### HOW TO COMPLETE THIS TASK:
Gather from the material every line that contains the string "pepper".

—————

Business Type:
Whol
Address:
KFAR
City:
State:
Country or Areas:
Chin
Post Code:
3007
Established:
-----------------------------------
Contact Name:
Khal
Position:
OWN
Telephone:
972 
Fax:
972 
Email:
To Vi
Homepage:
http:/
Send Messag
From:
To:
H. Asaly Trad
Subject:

—————

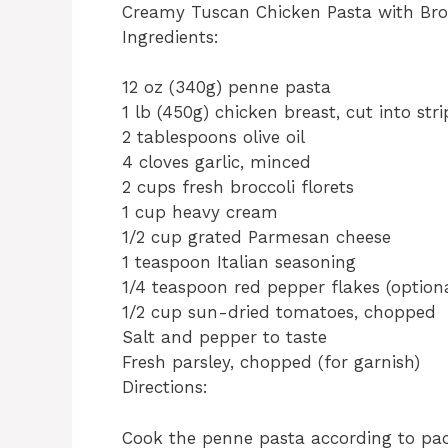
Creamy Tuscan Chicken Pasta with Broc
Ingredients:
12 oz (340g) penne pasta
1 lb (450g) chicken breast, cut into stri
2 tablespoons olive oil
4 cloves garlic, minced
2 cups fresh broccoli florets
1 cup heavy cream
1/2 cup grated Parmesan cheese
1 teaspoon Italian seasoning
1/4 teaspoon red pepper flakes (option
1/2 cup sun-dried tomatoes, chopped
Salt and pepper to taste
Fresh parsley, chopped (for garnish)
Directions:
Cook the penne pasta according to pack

—————

### FINISHED TASK:
1/4 teaspoon red pepper flakes (option
Salt and pepper to taste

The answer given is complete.